At 16 children will often be expected to manage family time without support and unsupervised; you will need to help them through guidance, conversation and with advice from your supervising social worker.
You may be asked to support a 17 year old to start driving lessons, to apply for an apprenticeship, and more.
Your Action for Children Fostering social worker will support you with the sometimes challenging questions you may need to answer and ensure that the child’s local authority is kept informed and consulted at all times.
Staying Put:
Some local authorities support a child who wishes to stay with their foster carers when they turn 18, under a ‘Staying Put’ agreement – for example while they complete their education. If you and the young adult agree and the local authority will support the arrangement, Action for Children will enable you to host this young adult, if it’s in their interests, up to age 21. Different arrangements will apply as this is no longer foster care.
If a child has complex physical needs, they are likely to need a different form of care in adulthood. Your supervising social worker will advise you on this.

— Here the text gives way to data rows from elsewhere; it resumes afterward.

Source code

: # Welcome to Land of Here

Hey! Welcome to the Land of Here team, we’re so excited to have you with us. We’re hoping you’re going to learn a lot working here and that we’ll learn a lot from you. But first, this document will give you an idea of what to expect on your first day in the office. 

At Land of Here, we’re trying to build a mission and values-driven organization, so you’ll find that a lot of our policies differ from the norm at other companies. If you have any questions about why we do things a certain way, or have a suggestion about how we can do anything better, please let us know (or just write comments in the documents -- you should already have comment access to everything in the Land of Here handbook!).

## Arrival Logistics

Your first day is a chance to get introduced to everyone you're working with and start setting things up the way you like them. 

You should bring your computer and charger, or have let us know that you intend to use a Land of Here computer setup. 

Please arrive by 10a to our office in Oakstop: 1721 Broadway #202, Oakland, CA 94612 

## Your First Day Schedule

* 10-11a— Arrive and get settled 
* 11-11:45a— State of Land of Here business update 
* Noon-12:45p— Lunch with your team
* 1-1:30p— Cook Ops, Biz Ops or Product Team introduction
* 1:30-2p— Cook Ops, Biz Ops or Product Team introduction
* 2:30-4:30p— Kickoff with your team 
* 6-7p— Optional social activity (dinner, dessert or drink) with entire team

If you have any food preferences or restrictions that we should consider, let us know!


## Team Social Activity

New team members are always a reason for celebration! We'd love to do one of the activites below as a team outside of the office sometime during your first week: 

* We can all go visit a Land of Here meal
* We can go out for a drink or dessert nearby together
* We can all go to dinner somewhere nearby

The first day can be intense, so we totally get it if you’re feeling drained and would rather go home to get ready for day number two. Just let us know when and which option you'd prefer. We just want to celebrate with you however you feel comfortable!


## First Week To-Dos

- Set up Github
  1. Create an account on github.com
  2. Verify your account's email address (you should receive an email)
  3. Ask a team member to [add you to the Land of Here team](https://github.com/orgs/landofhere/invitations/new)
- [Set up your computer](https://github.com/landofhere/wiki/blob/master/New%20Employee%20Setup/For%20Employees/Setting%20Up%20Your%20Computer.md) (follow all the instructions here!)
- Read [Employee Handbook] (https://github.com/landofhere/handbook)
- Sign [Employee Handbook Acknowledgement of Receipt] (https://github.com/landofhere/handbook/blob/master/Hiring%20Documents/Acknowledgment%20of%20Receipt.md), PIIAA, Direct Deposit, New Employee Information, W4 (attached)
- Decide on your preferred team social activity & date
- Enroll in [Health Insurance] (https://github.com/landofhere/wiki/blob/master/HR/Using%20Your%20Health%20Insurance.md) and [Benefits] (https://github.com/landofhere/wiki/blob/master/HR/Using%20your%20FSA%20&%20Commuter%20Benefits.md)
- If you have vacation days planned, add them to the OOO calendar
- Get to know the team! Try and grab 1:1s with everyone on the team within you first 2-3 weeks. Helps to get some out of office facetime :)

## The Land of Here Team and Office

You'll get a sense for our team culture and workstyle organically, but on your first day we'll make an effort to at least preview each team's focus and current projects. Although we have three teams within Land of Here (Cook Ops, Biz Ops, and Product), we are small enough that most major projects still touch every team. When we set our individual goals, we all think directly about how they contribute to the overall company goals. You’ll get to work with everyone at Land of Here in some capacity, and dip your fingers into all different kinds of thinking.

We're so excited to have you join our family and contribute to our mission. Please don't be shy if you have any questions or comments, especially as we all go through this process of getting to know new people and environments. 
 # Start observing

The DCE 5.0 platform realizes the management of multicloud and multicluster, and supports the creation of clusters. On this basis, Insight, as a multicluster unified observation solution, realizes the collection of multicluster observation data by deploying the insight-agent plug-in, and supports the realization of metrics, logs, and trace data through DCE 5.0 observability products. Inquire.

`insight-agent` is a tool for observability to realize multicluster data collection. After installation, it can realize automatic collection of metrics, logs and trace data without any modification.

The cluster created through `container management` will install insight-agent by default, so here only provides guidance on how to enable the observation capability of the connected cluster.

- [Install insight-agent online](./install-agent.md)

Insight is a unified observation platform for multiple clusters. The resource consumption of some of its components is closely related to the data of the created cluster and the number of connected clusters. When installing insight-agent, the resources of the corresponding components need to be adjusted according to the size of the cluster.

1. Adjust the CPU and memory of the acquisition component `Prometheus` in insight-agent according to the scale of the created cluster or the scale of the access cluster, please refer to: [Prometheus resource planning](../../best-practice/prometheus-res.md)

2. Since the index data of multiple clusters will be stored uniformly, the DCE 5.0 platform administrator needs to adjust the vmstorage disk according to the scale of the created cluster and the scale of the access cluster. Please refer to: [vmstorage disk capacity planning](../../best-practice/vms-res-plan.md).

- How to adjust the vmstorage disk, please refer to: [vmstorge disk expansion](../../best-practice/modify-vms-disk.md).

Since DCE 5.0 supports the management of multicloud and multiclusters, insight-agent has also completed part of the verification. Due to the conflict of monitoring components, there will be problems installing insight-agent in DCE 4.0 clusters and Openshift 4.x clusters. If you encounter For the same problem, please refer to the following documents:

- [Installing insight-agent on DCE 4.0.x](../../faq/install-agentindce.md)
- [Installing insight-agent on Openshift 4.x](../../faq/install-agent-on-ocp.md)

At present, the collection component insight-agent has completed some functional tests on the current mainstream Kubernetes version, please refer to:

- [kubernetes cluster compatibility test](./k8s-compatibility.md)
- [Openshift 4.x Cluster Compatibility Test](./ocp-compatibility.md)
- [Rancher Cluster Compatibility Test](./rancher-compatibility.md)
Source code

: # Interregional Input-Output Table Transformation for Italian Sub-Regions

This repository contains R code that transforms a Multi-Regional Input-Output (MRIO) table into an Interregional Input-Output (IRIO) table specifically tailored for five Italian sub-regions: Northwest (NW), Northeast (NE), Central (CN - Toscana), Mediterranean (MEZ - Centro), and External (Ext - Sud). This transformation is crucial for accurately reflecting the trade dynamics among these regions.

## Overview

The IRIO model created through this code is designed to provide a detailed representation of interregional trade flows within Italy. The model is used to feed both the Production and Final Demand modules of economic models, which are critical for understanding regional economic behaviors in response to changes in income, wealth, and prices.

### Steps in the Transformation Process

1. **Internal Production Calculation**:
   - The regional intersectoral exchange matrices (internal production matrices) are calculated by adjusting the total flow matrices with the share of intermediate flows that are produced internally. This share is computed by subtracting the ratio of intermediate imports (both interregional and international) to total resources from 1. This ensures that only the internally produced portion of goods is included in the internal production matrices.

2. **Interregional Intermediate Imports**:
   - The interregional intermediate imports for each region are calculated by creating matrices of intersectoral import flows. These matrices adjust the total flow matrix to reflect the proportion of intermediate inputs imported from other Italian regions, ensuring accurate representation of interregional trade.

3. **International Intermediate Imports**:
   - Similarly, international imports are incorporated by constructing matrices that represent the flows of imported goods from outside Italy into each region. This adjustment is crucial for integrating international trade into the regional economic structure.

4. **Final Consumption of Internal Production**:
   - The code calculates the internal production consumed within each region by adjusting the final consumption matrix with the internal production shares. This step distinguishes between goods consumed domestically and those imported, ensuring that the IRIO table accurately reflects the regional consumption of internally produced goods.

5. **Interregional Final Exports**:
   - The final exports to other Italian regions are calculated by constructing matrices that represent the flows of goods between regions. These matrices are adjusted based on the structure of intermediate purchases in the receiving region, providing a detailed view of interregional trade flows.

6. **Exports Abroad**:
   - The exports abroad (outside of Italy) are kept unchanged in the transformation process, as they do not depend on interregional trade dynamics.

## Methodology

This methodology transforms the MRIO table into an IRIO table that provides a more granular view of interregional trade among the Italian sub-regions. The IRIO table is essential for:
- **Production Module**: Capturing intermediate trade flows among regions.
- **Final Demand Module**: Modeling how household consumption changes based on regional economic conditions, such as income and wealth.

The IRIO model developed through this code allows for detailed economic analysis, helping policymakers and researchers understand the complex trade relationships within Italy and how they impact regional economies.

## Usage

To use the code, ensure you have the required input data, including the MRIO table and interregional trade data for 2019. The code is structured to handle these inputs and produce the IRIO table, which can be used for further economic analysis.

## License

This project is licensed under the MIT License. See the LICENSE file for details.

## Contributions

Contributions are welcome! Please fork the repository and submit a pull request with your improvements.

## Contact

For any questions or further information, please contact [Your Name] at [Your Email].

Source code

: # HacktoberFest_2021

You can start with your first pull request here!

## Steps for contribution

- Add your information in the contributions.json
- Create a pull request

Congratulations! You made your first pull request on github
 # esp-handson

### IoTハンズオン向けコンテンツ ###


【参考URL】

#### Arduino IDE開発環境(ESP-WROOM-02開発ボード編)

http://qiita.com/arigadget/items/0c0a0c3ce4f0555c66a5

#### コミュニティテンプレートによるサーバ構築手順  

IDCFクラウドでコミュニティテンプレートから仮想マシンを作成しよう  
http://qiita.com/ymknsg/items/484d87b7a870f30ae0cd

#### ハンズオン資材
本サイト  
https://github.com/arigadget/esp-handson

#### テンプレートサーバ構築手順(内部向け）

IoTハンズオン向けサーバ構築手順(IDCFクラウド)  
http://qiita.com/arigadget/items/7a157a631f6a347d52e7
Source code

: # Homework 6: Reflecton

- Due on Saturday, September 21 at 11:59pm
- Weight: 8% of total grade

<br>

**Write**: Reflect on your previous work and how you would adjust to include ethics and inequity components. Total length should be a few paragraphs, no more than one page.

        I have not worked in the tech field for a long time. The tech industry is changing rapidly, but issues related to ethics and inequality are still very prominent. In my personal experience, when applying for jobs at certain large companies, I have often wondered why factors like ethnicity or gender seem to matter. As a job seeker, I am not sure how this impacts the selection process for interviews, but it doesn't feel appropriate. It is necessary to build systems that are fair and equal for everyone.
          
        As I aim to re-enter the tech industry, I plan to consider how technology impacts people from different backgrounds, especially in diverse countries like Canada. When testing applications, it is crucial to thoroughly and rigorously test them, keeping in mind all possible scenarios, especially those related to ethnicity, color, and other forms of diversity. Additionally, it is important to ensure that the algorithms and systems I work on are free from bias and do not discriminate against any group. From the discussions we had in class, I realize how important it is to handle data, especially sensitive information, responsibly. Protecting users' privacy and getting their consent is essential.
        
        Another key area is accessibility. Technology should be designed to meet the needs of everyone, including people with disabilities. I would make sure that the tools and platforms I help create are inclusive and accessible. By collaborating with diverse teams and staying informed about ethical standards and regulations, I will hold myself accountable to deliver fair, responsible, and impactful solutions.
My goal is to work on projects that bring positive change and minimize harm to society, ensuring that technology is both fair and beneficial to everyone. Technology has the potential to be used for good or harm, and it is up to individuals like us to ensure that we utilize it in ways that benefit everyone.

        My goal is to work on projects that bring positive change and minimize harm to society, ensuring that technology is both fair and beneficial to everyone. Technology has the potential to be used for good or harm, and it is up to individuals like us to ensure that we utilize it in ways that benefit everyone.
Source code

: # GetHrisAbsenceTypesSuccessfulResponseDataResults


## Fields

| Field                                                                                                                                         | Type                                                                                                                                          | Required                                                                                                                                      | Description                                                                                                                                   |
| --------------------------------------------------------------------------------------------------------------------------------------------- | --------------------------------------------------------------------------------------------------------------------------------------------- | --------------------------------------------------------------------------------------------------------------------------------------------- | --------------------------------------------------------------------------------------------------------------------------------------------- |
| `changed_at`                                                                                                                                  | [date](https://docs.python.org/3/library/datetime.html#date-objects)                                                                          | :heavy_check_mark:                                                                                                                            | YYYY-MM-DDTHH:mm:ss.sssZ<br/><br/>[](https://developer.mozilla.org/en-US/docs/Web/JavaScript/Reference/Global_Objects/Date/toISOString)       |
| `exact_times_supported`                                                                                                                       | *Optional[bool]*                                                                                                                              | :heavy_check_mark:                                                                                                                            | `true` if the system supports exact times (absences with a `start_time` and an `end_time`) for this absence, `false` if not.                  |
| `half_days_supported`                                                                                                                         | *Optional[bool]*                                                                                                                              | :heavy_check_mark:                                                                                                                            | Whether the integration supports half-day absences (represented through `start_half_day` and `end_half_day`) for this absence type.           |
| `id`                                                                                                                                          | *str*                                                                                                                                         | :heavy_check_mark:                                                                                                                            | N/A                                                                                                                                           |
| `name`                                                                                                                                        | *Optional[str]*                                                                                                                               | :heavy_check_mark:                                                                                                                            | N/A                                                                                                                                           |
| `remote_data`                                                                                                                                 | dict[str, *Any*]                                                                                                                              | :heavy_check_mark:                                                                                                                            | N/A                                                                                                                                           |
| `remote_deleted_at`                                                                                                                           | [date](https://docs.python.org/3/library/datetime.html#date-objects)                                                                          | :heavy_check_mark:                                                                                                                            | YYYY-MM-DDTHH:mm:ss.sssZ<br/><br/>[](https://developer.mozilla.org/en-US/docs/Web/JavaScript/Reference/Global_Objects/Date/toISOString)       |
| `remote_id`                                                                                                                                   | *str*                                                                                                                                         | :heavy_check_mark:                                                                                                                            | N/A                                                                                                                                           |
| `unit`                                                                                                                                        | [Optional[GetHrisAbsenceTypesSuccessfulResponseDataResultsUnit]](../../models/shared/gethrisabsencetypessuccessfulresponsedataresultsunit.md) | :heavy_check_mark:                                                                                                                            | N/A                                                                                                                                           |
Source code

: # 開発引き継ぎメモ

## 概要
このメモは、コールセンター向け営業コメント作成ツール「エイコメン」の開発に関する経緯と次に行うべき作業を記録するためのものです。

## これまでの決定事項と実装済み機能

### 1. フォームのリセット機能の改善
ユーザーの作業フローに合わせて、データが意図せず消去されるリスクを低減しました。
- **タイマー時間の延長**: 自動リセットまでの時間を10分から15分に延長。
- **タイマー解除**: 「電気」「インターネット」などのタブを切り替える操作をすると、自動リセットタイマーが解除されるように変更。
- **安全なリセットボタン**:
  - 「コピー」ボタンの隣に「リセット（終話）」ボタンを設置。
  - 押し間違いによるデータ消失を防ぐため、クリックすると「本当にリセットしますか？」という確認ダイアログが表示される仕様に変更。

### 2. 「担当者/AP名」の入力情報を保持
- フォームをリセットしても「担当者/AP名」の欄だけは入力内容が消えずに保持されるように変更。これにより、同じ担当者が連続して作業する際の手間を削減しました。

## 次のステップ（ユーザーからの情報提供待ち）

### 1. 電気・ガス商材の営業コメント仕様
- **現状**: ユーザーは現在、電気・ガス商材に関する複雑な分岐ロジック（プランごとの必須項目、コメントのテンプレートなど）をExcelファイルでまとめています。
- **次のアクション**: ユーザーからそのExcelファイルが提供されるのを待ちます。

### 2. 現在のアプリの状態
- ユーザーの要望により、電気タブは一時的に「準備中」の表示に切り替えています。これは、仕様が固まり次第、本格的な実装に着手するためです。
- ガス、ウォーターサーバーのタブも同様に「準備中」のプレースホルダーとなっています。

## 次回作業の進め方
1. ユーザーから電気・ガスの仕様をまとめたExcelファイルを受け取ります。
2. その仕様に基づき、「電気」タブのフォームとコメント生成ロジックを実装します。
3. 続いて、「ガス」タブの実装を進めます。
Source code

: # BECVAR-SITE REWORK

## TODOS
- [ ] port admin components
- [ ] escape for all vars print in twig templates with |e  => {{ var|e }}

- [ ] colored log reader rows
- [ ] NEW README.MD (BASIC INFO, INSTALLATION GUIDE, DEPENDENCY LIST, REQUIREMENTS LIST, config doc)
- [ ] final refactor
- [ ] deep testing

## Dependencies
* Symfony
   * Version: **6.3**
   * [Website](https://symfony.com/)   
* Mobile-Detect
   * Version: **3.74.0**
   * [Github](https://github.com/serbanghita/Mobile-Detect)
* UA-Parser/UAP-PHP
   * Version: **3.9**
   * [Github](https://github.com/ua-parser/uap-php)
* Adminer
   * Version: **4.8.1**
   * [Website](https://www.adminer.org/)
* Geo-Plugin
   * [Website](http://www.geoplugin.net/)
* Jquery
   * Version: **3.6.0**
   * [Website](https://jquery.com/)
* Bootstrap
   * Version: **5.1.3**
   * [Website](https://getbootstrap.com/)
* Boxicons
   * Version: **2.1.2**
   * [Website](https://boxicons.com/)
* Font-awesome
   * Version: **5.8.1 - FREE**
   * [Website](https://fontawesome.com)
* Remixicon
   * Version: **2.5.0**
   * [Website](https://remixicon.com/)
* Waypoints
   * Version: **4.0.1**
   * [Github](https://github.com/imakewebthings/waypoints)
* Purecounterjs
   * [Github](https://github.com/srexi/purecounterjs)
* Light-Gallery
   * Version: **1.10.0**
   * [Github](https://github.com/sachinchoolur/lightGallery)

[Scotland: section on Continuing Care?]
Moving on:
When children do move on and leave your home, they may return to their own families, to another foster home or to other forms of accommodation such as supported living or independence. If this is the case, it’s important that the child or young adult has opportunities to understand why they are leaving and that this is planned, with their views heard, and in full agreement with their local authority. Wherever possible and in line with a child’s wishes, you and your supervising social worker should plan a proper ‘ending’ to mark the child’s time with your family and to celebrate this chapter in their life. You are encouraged to maintain positive communication with a child after they’ve moved on unless there are specific reasons to prevent this. The child’s time in your care may always be a very significant part of their story.